STEREOSELECTIVE SYSTEMIC DISPOSITION OF IBUPROFEN ENANTIOMERS IN THE DOG

The pharmacokinetics of ibuprofen are complicated by the unidirectional metabolic inversion of the (-)-R- to (+)-S-enantiomer. Chiral inversion is of therapeutic significance since the drug's pharmacologic activity has been shown to depend upon the (+)-S-isomer. As a result, the present study was undertaken to determine if chiral inversion occurs systemically and to elucidate further the kinetics of the inversion process. Experiments were performed in the beagle dog after intravenous bolus injections of ibuprofen enantiomers separately [100 mg (-)-R, n = 4; 100 mg (+)-S, n = 4] and as admixtures of varying proportions [100 mg (-)-R + 100 mg (+)-S, n = 4; 100 mg (-)-R + 200 mg (+)-S, n = 2]. Plasma samples of (-)-R- and (+)-S-enantiomers were measured by a stereospecific HPLC assay after all drug administrations.
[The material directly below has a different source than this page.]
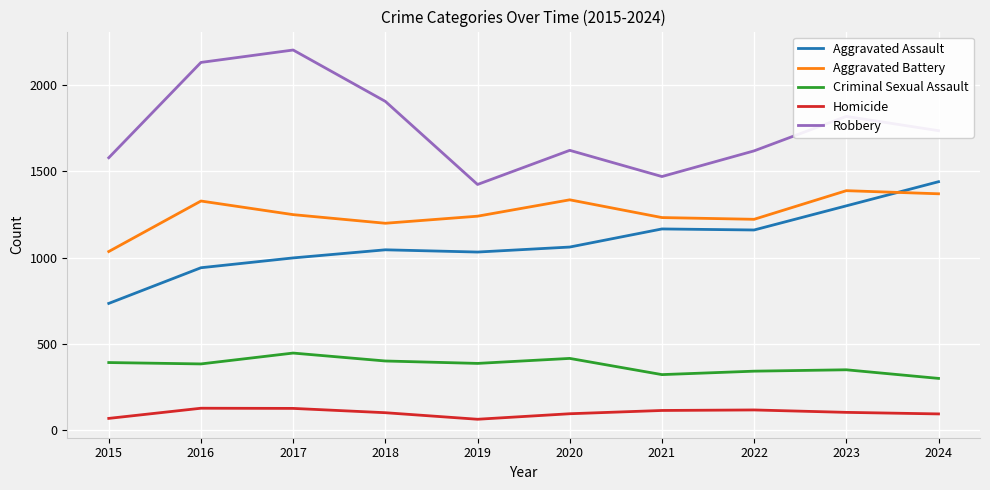

True or false: Criminal Sexual Assault and Aggravated Assault cross at least once.

False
Based on the area under the plasma concentration-time curves for (+)-S after administration of each enantiomer alone, chiral inversion was 70 to 75%. A progressive reduction in total plasma clearance of (-)-R-ibuprofen is also observed as increasing amounts of (+)-S-enantiomer are added to the system. The results demonstrate that chiral inversion occurs to a significant extent in the systemic circulation in dog and that R-to-S inversion of ibuprofen may be inhibited by its (+)-S-enantiomer.